* **Instruction**: Exclude all pictures, then write out exactly the lines below from the first one through the line with "Volume | Call #er".

* **Recorded data**:
* * * * * * *
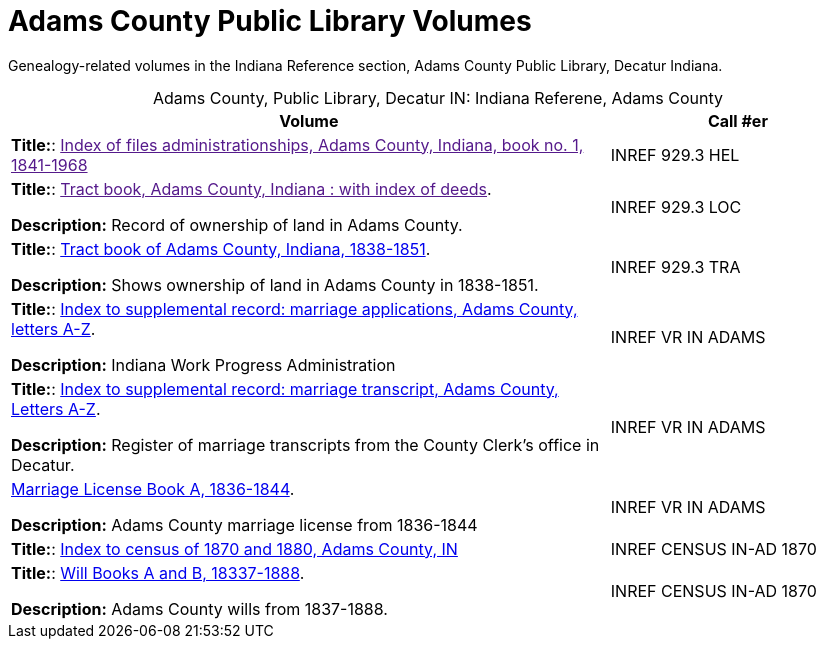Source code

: = Adams County Public Library Volumes

Genealogy-related volumes in the Indiana Reference section, Adams County Public Library, Decatur Indiana.

[caption="Adams County, Public Library, Decatur IN: "]
.Indiana Referene, Adams County 
[cols="70%,30%"]
|===
| Volume | Call #er 

|**Title:**: link:[Index of files administrationships, Adams County, Indiana, book no. 1, 1841-1968]|INREF 929.3 HEL

|**Title:**: link:[Tract book, Adams County, Indiana : with index of deeds]. 

**Description:** Record of ownership of land in Adams County.|INREF 929.3 LOC

|**Title:**: link:https://apls.evergreenindiana.org/Record/5200817?searchId=4647715&recordIndex=1&page=1[Tract book of Adams County, Indiana, 1838-1851]. 

**Description:** Shows ownership of land in Adams County in 1838-1851.| INREF 929.3 TRA

|**Title:**: link:https://apls.evergreenindiana.org/Record/5200817?searchId=4647715&recordIndex=1&page=1[Index to supplemental record: marriage applications, Adams County, letters A-Z].

**Description:** Indiana Work Progress Administration| INREF VR IN ADAMS

|**Title:**: link:https://apls.evergreenindiana.org/Record/5237213[Index to supplemental record: marriage transcript, Adams County, Letters A-Z]. 

**Description:** 
Register of marriage transcripts from the County Clerk's office in Decatur.|INREF VR IN ADAMS

| link:https://apls.evergreenindiana.org/Record/5237314[Marriage License Book A, 1836-1844]. 

**Description:** Adams County marriage license from 1836-1844| INREF VR IN ADAMS

|**Title:**: link:https://apls.evergreenindiana.org/Record/5237705[Index to census of 1870 and 1880, Adams County, IN]| INREF CENSUS IN-AD 1870

|**Title:**: link:https://apls.evergreenindiana.org/Record/5237319[Will Books A and B, 18337-1888]. 

**Description:** Adams County wills from 1837-1888.|INREF CENSUS IN-AD 1870
|===


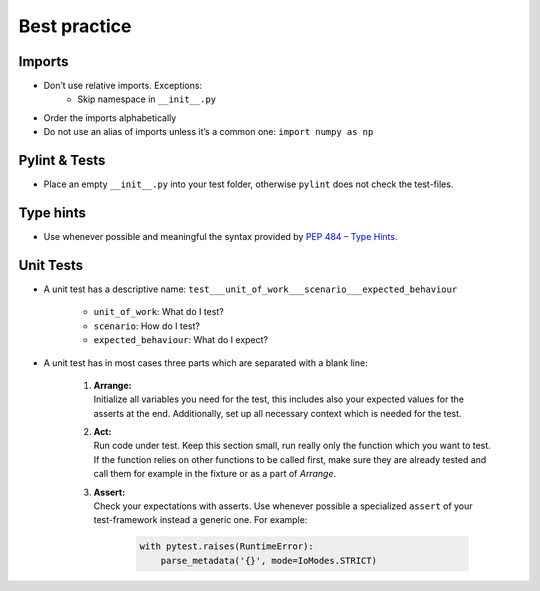 .. _best_practice:

Best practice
=============

Imports
-------

- Don’t use relative imports. Exceptions:
    - Skip namespace in ``__init__.py``

- Order the imports alphabetically
- Do not use an alias of imports unless it’s a common one:
  ``import numpy as np``

Pylint & Tests
--------------

- Place an empty ``__init__.py`` into your test folder, otherwise ``pylint`` does not check the test-files.


Type hints
----------

- Use whenever possible and meaningful the syntax provided by
  `PEP 484 – Type Hints <https://www.python.org/dev/peps/pep-0484/>`__.

Unit Tests
----------

- A unit test has a descriptive name:
  ``test___unit_of_work___scenario___expected_behaviour``

    - ``unit_of_work``: What do I test?
    - ``scenario``: How do I test?
    - ``expected_behaviour``: What do I expect?

- A unit test has in most cases three parts which are separated with a
  blank line:

    1. | **Arrange:**
       | Initialize all variables you need for the test, this includes
         also your expected values for the asserts at the end.
         Additionally, set up all necessary context which is needed for
         the test.

    2. | **Act:**
       | Run code under test. Keep this section small, run really only
         the function which you want to test. If the function relies on
         other functions to be called first, make sure they are already
         tested and call them for example in the fixture or as a part of
         *Arrange*.

    3. | **Assert:**
       | Check your expectations with asserts. Use whenever possible a
         specialized ``assert`` of your test-framework instead a generic
         one. For example:

        .. code:: python

            with pytest.raises(RuntimeError):
                parse_metadata('{}', mode=IoModes.STRICT)
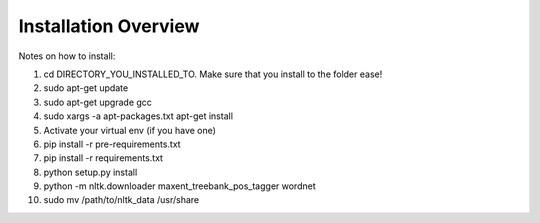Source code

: ===============================================
Installation Overview
===============================================

Notes on how to install:

1. cd DIRECTORY_YOU_INSTALLED_TO.  Make sure that you install to the folder ease!
2. sudo apt-get update
3. sudo apt-get upgrade gcc
4. sudo xargs -a apt-packages.txt apt-get install
5. Activate your virtual env (if you have one)
6. pip install -r pre-requirements.txt
7. pip install -r requirements.txt
8. python setup.py install
9. python -m nltk.downloader maxent_treebank_pos_tagger wordnet
10. sudo mv /path/to/nltk_data /usr/share
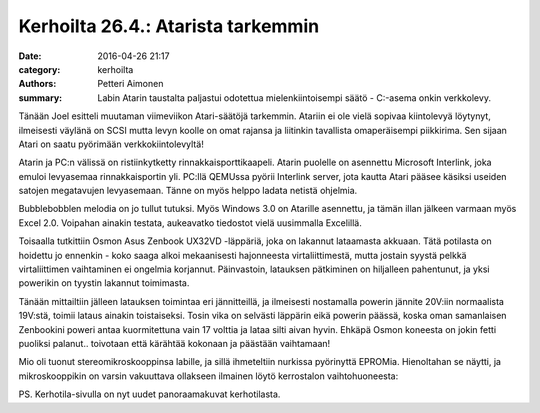 Kerhoilta 26.4.: Atarista tarkemmin
#####################################

:date: 2016-04-26 21:17
:category: kerhoilta
:authors: Petteri Aimonen
:summary: Labin Atarin taustalta paljastui odotettua mielenkiintoisempi säätö - C:-asema onkin verkkolevy.

Tänään Joel esitteli muutaman viimeviikon Atari-säätöjä tarkemmin. Atariin ei ole vielä sopivaa kiintolevyä löytynyt, ilmeisesti väylänä on SCSI mutta levyn koolle on omat rajansa ja liitinkin tavallista omaperäisempi piikkirima. Sen sijaan Atari on saatu pyörimään verkkokiintolevyltä!

.. image:: /blogimg/20160426_interlnk.jpg

Atarin ja PC:n välissä on ristiinkytketty rinnakkaisporttikaapeli. Atarin puolelle on asennettu Microsoft Interlink, joka emuloi levyasemaa rinnakkaisportin yli. PC:llä QEMUssa pyörii Interlink server, jota kautta Atari pääsee käsiksi useiden satojen megatavujen levyasemaan. Tänne on myös helppo ladata netistä ohjelmia.

.. image:: /blogimg/20160426_bubble.jpg

Bubblebobblen melodia on jo tullut tutuksi. Myös Windows 3.0 on Atarille asennettu, ja tämän illan jälkeen varmaan myös Excel 2.0. Voipahan ainakin testata, aukeavatko tiedostot vielä uusimmalla Excelillä.

Toisaalla tutkittiin Osmon Asus Zenbook UX32VD -läppäriä, joka on lakannut lataamasta akkuaan. Tätä potilasta on hoidettu jo ennenkin - koko saaga alkoi mekaanisesti hajonneesta virtaliittimestä, mutta jostain syystä pelkkä virtaliittimen vaihtaminen ei ongelmia korjannut. Päinvastoin, latauksen pätkiminen on hiljalleen pahentunut, ja yksi powerikin on tyystin lakannut toimimasta.

Tänään mittailtiin jälleen latauksen toimintaa eri jännitteillä, ja ilmeisesti nostamalla powerin jännite 20V:iin normaalista 19V:stä, toimii lataus ainakin toistaiseksi. Tosin vika on selvästi läppärin eikä powerin päässä, koska oman samanlaisen Zenbookini poweri antaa kuormitettuna vain 17 volttia ja lataa silti aivan hyvin. Ehkäpä Osmon koneesta on jokin fetti puoliksi palanut.. toivotaan että kärähtää kokonaan ja päästään vaihtamaan!

.. image:: /blogimg/20160426_lappari.jpg

Mio oli tuonut stereomikroskooppinsa labille, ja sillä ihmeteltiin nurkissa pyörinyttä EPROMia. Hienoltahan se näytti, ja mikroskooppikin on varsin vakuuttava ollakseen ilmainen löytö kerrostalon vaihtohuoneesta:

.. image:: /blogimg/20160426_mikroskooppi.jpg

.. image:: /blogimg/20160426_mikroskooppi2.jpg

PS. Kerhotila-sivulla on nyt uudet panoraamakuvat kerhotilasta.
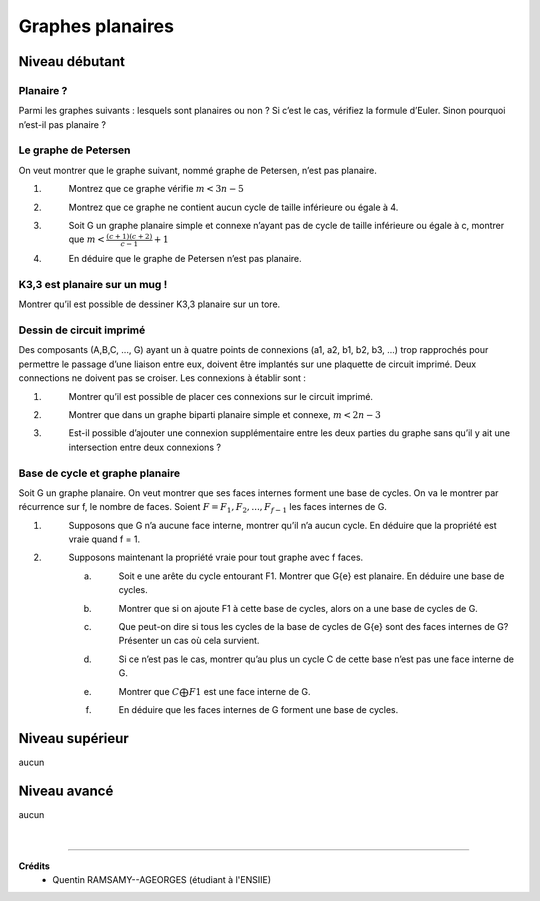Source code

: ================================
Graphes planaires
================================

Niveau débutant
***********************

Planaire ?
----------------------------

Parmi les graphes suivants : lesquels sont planaires ou non ? Si c’est le cas, vérifiez la formule
d’Euler. Sinon pourquoi n’est-il pas planaire ?

.. image:: /assets/math/graph/exercice/p1d.png

Le graphe de Petersen
-------------------------

On veut montrer que le graphe suivant, nommé graphe de Petersen, n’est pas planaire.

.. image:: /assets/math/graph/exercice/p2d.png

1. \
	Montrez que ce graphe vérifie :math:`m < 3n-5`
2. \
	Montrez que ce graphe ne contient aucun cycle de taille inférieure ou égale à 4.
3. \
	Soit G un graphe planaire simple et connexe n’ayant pas de cycle de taille inférieure ou égale
	à c, montrer que :math:`m < \frac{(c+1)(c+2)}{c-1} + 1`
4. \
	En déduire que le graphe de Petersen n’est pas planaire.

K3,3 est planaire sur un mug !
----------------------------------------

Montrer qu’il est possible de dessiner K3,3 planaire sur un tore.

Dessin de circuit imprimé
----------------------------------------

Des composants (A,B,C, ..., G) ayant un à quatre points de connexions (a1, a2, b1, b2, b3, ...)
trop rapprochés pour permettre le passage d’une liaison entre eux, doivent être implantés sur une
plaquette de circuit imprimé. Deux connections ne doivent pas se croiser. Les connexions à établir
sont :

.. image:: /assets/math/graph/exercice/p4d.png

1. \
	Montrer qu’il est possible de placer ces connexions sur le circuit imprimé.
2. \
	Montrer que dans un graphe biparti planaire simple et connexe, :math:`m < 2n-3`
3. \
	Est-il possible d’ajouter une connexion supplémentaire entre les deux parties du graphe sans
	qu’il y ait une intersection entre deux connexions ?

Base de cycle et graphe planaire
----------------------------------------

Soit G un graphe planaire. On veut montrer que ses faces internes forment une base de cycles.
On va le montrer par récurrence sur f, le nombre de faces. Soient :math:`F = {F_1,F_2, ..., F_{f-1}}` les faces
internes de G.

1. \
		Supposons que G n’a aucune face interne, montrer qu’il n’a aucun cycle. En déduire que la
		propriété est vraie quand f = 1.

2. \
	Supposons maintenant la propriété vraie pour tout graphe avec f faces.

	(a) \
		Soit e une arête du cycle entourant F1. Montrer que G\{e} est planaire. En déduire une
		base de cycles.
	(b) \
		Montrer que si on ajoute F1 à cette base de cycles, alors on a une base de cycles de G.
	(c) \
		Que peut-on dire si tous les cycles de la base de cycles de G\{e} sont des faces internes
		de G? Présenter un cas où cela survient.
	(d) \
		Si ce n’est pas le cas, montrer qu’au plus un cycle C de cette base n’est pas une face
		interne de G.
	(e) \
		Montrer que :math:`C \bigoplus F1` est une face interne de G.
	(f) \
		En déduire que les faces internes de G forment une base de cycles.

Niveau supérieur
***********************

aucun

Niveau avancé
***********************

aucun

|

-----

**Crédits**
	* Quentin RAMSAMY--AGEORGES (étudiant à l'ENSIIE)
* * * * * * *
* **Solution to this problem**:
Source code

: = Adams County Public Library Volumes

Genealogy-related volumes in the Indiana Reference section, Adams County Public Library, Decatur Indiana.

[caption="Adams County, Public Library, Decatur IN: "]
.Indiana Referene, Adams County 
[cols="70%,30%"]
|===
| Volume | Call #er 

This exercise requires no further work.